Analysis of 20,939 cases (Males= 11292, Females = 9647) for which patient gender was specified showed gender distribution bias for some clades (Table 3). Some clades were more frequently isolated from males than females such as L and O, while others were more prevalent in females such as GR and V. This was statistically significant for clades GR and O. Clades G, GH and S were nearly equally distributed between the two groups. Deeper analysis into patient’s clinical status information showed that GR clades were significantly more prevalent among female patients with severe cases or death than those with mild or recovered disease (31.8% versus 17.2%, P-value = 0.005). Similarly, genomes that belonged to other clade (O) recovered from male patients were more prevalent in mild or recovered cases than others (13.4% versus 11.6%, P-value = 0.603).
Table 3: Gender Distribution of SARS-CoV-2 clades
Gender
|
G%
|
GH%
|
GR%
|
L%
|
O%
|
S%
|
V%
|
Male
|
22.1%
|
21.5%
|
21.2%
|
7.0%
|
17.7%
|
7.7%
|
8.7%
|
Female
|
22.8%
|
21.9%
|
23.9%
|
6.0%
|
8.1%
|
7.8%
|
9.5%
|
P-value
|
0.217
|
0.515
|
<0.001*
|
0.002
|
<0.001*
|
0.990
|
0.055
|
*P-values < 0.05 are statistically significant.
Age distribution of SARS-CoV-2 clades
A significant correlation was found between age groups and patient’s clinical status. The analysis included 1194 cases for which both patient age and clinical status are known. Age groups were defined as children (up to 18 years), adults (18-64 years) and elderly (65 years or more). Severe/deceased cases were significantly more prevalent in elderly than in adults (38.1 vs 7.9%, Pearson Chi-Square P-value <0.001) or in children (38.1 vs 3.0%, Pearson Chi-Square P-value <0.001).

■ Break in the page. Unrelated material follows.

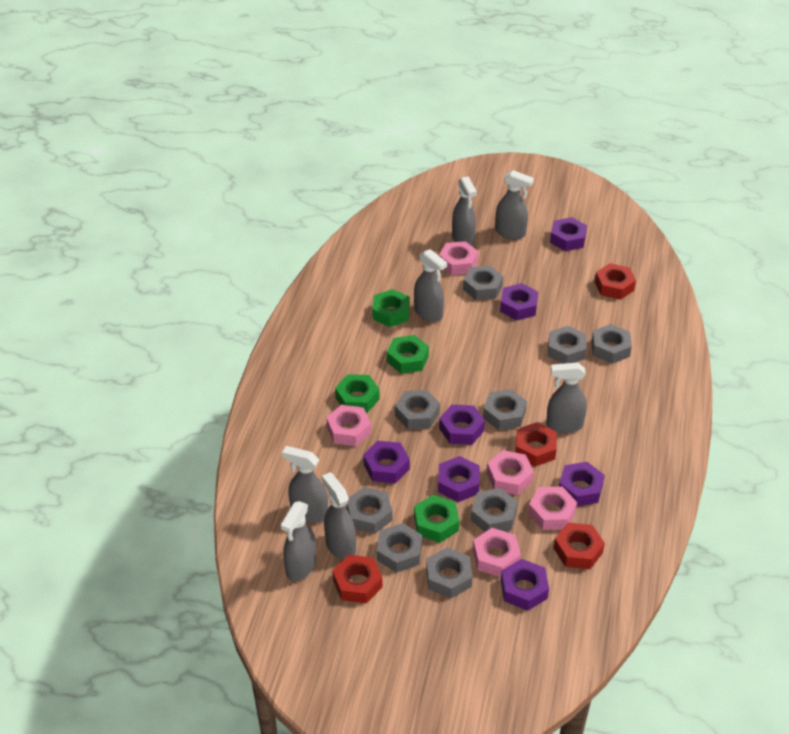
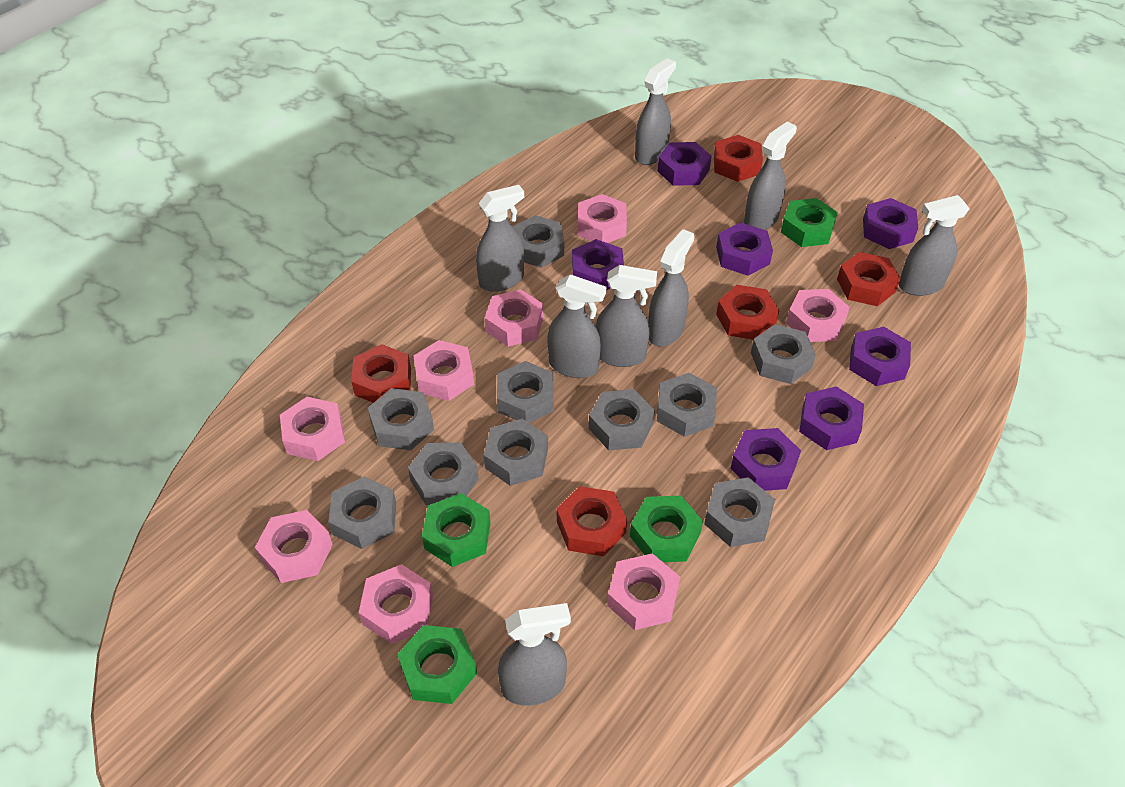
grey nut: [346,487,392,534] [377,523,422,573] [395,390,440,430] [426,547,472,598] [463,265,503,300] [471,488,518,532] [483,389,527,430] [548,326,586,364] [592,324,632,364] = 9 -> [328,476,396,549] [368,388,434,450] [408,442,479,505] [484,419,548,486] [497,361,554,423] [512,215,564,268] [589,389,655,450] [657,373,717,437] [704,477,775,547] [751,324,816,384] = 10
grey spray bottle: [280,501,316,581] [282,446,328,523] [322,472,356,560] [414,249,447,322] [452,176,477,246] [495,170,534,239] [546,363,587,433] = 7 -> [476,185,524,292] [498,603,571,705] [547,274,607,378] [595,265,657,367] [635,58,676,165] [648,229,694,346] [744,121,797,230] [899,195,969,296] = 8
pink nut: [326,405,371,446] [439,241,478,275] [473,528,521,577] [487,450,534,495] [528,486,577,530] = 5 -> [255,510,333,583] [280,397,345,461] [359,564,433,644] [414,340,474,401] [485,289,544,347] [578,194,627,243] [607,553,680,630] [786,289,850,342] = 8
red nut: [332,555,383,604] [515,422,557,467] [554,523,605,569] [595,263,636,300] = 4 -> [351,344,411,403] [557,486,627,556] [714,135,763,182] [716,285,779,340] [837,252,901,306] = 5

Although Severe/deceased cases were more frequently reported among adults than children, this was not statistically significant (7.9 vs 3.0%, Fisher’s Exact test P-value = 0.158).
The distribution of genomes that belonged to different clades in different age groups was analyzed among 20,871 cases for which the patient age was specified. This included 68.0% adults, 28.7% elderly and 3.4% children. The distribution of the genomes that belonged to clade G was nearly the same across the groups. Viral isolates whose genomes belonged to GR were more frequently isolated from children (27.2% versus 22.0% in adults and 22.8% in elderly). Those which belonged to clades GH and O showed higher prevalence in adult patients. The prevalence of GH was 22.1% in genomes from adults, 20.6% in children and 18.6% in elderly. Other clade (O) was identified in 12.4%, 10.9% and 6.4% of viral genomes recovered from adults, children and elderly patients, respectively. Genomes belonged to clades L, S, and V, were isolated with higher percentages from elderly patients (7.5%, 8.6% and 13.7%, respectively). The distribution of SARS-CoV-2 clades in different age groups with respect to patients’ clinical status is shown in Fig 3.